The Golden Screen Award for TV Reality Show Finalists are:

THE AMAZING RACE CANADA- CTV (Bell Media) (Insight Production Company Ltd.) THE AMAZING RACE CANADA is a skills-based competition show in which two-person teams, who have a pre-existing personal relationship, race against other teams. Competitors strive to arrive first at “pit stops” at the end of each leg. The first team to the final pit stop wins the grand prize.

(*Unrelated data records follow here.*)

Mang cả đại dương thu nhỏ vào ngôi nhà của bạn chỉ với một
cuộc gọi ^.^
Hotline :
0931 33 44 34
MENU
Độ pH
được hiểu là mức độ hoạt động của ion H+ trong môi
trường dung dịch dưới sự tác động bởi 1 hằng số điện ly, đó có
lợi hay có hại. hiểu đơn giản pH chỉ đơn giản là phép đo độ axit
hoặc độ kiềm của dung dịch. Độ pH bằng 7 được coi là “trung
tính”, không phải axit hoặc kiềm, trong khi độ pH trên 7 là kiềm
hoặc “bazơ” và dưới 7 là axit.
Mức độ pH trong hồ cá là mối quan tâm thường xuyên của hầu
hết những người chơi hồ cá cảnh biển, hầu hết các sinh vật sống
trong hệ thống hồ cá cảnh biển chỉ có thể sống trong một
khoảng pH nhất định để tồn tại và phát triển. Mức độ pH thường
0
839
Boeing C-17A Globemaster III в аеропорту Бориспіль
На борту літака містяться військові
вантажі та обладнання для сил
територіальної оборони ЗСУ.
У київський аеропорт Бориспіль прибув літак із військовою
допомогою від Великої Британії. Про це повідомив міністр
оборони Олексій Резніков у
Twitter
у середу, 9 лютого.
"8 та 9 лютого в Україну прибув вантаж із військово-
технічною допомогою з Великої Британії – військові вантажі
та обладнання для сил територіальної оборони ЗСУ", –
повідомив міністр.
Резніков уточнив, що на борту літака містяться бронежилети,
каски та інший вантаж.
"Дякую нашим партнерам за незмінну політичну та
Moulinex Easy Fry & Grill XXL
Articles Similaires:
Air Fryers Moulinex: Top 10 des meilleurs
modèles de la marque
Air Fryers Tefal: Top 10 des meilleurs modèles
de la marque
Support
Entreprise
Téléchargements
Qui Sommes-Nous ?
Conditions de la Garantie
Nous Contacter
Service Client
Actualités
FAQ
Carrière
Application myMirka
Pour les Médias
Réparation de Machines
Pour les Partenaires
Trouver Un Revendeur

BATTLE OF THE BLADES – CBC (CBC) (Insight Production Company Ltd.) Battle of the Blades is an original Canadian series that pairs NHL hockey greats with elite female figure skaters for an elimination style weekly competition. The pairs compete in figure skating performances judged by an expert panel that offer comments and marks for each performance. These marks are combined with the television audience votes to determine the winner.

BIG BROTHER CANADA – Slice (Shaw Media) (Insight Production Company Ltd.) BIG BROTHER CANADA follows a group of strangers who live together in a house that records their every move, 24 hours a day. Each week they compete in challenges and one by one, vote each other out. Last house guest that remains wins the grand prize as voted by a jury.

DRAGON’S DEN – CBC (CBC) (CBC) Launching a business is no small task. No matter how big an idea you think you have, it still takes a lot of work and a ton of cash. Enter the Dragons’ Den, where aspiring entrepreneurs pitch their business concepts and products to a panel of Canadian business moguls who have the cash and the know-how to make it happen.

MASTERCHEF CANADA – CTV (Bell Media) (Proper Television) Canada’s Top 50 home cooks begin their quest to become the first ever MASTERCHEF CANADA and win a $100,000.00 prize. The home cooks will have to show off their cooking skills in intense culinary challenges in order to impress the judges Michael Bonacini, Claudio Aprile, and Alvin Leung.

The star of Pompeii, Kiefer Sutherland will be a presenter on the live Canadian Screen Awards broadcast on CBC on March 1, 8pm (8:30 NT).